Long before words such as burnoutempathy fatigue, and psychological safety entered mainstream conversations in youth work, practitioners across Europe were already noticing something important: competence alone was not enough.

Young people were navigating increasingly complex transitions, uncertainty, social fragmentation, and emotional challenges. At the same time, youth workers themselves were expected to remain present, creative, and resilient, often without adequate attention being given to their own inner resources. The field was producing methods and projects, but very little language for what happened inside the people delivering them.

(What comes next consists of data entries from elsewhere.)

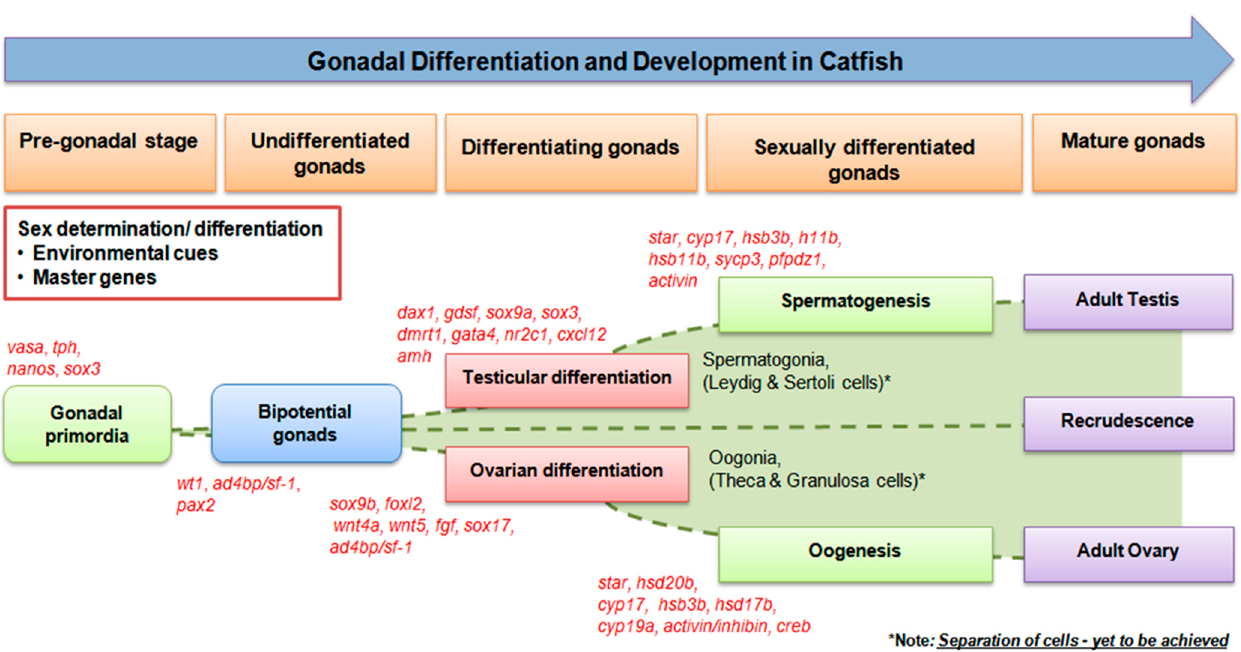
Figure 2. Orchestration of various marker genes/factors during different stages of gametogenesis/gonadogenesis in cat- fish.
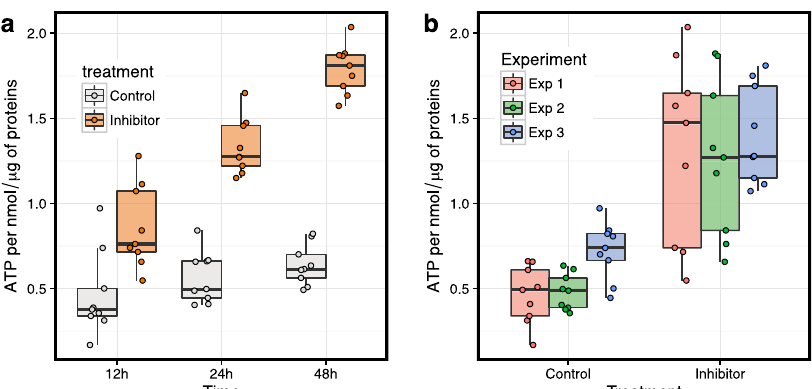
inhibitor vs. control). Samples were normalized to the amount of residual protein (see “ Methods ” for details). Each boxplot displays the median (middle line), the fi rst and third quartiles (lower and upper hinges) and the most extreme values no further than 1.5* the interquartile range from the hinge (upper and lower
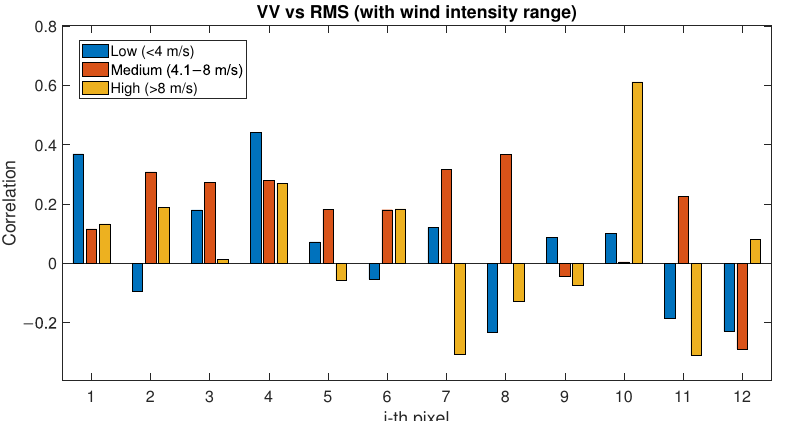
Figure 16. Correlation factor between SAR (VV polarisation) and RMSH evaluated for low-, medium- and high-wind-speed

The publication Emotional Intelligence in Youth Work emerged from a simple yet profound question:

What if emotional intelligence is not an optional soft skill, but a fundamental condition for sustainable youth work?

Its intention was not merely to introduce a psychological concept. It sought to bridge personal development, youth work practice, and policy, arguing that wellbeing and emotional literacy are not private matters but dimensions of quality youth work systems. 

What it contains

The publication presents emotional intelligence not as a fixed personality trait, but as a set of capacities that can be cultivated through awareness and practice. Drawing on the “three brains” approach and integrating emotional, cognitive, and bodily dimensions, it explores how young people and youth workers can navigate the challenges of contemporary life.  

The document unfolds through several interconnected layers:

  • understanding young people in times of transition;
  • exploring emotional intelligence and its practical implications;
  • proposing approaches and exercises for youth work;
  • highlighting the importance of cultivating emotional intelligence among youth workers themselves;
  • advocating for the integration of wellbeing and emotional literacy into youth policy.  

Perhaps most importantly, the publication challenges a widespread assumption that wellbeing is merely about recovering from stress. Instead, it proposes that wellbeing emerges when thoughts, emotions, and bodily sensations are aligned in everyday life.  

In retrospect, this shift appears remarkably prescient.

Why it matters to WellSpaces

Many of the questions that WellSpaces addresses today were already present, in embryonic form, in this publication.

The WellSpaces concern with emotional sustainability, reflective practice, and the creation of supportive ecosystems can be seen as an evolution of the seeds planted by Emotional Intelligence in Youth Work.

Where the publication argued for emotional intelligence, WellSpaces expands the conversation toward:

  • empathy fatigue and burnout prevention;
  • workforce resilience;
  • embodied leadership;
  • psychological safety;
  • sustainable participation;
  • relational quality as a dimension of youth work systems.

In this sense, the publication can be understood not simply as a resource from the past, but as an early articulation of ideas that have become increasingly urgent.

What was once considered a “soft” dimension of practice has become central to discussions about quality, sustainability, and the future of the sector

What we learned over time

Looking back from today’s perspective, several insights stand out.

We learned that emotional literacy is infrastructure.

The emotional capacities of practitioners shape the quality of relationships, learning environments, and participatory spaces. Emotional intelligence is not separate from practice; it is one of the conditions that makes practice possible.

We learned that wellbeing cannot be reduced to individual responsibility.

Although personal awareness matters, emotional sustainability is influenced by organisational cultures, workload, support structures, and policy frameworks. The conversation has moved from individual resilience to systemic conditions.

We learned that the body matters.

Many approaches emerging within WellSpaces—including mindfulness, self-compassion, and embodied leadership—extend the original publication’s emphasis on integrating thought, feeling, and physical experience.

We learned that policy conversations need human language.

Technical frameworks alone are insufficient. Stories, lived experience, and emotional realities provide evidence that statistics cannot capture.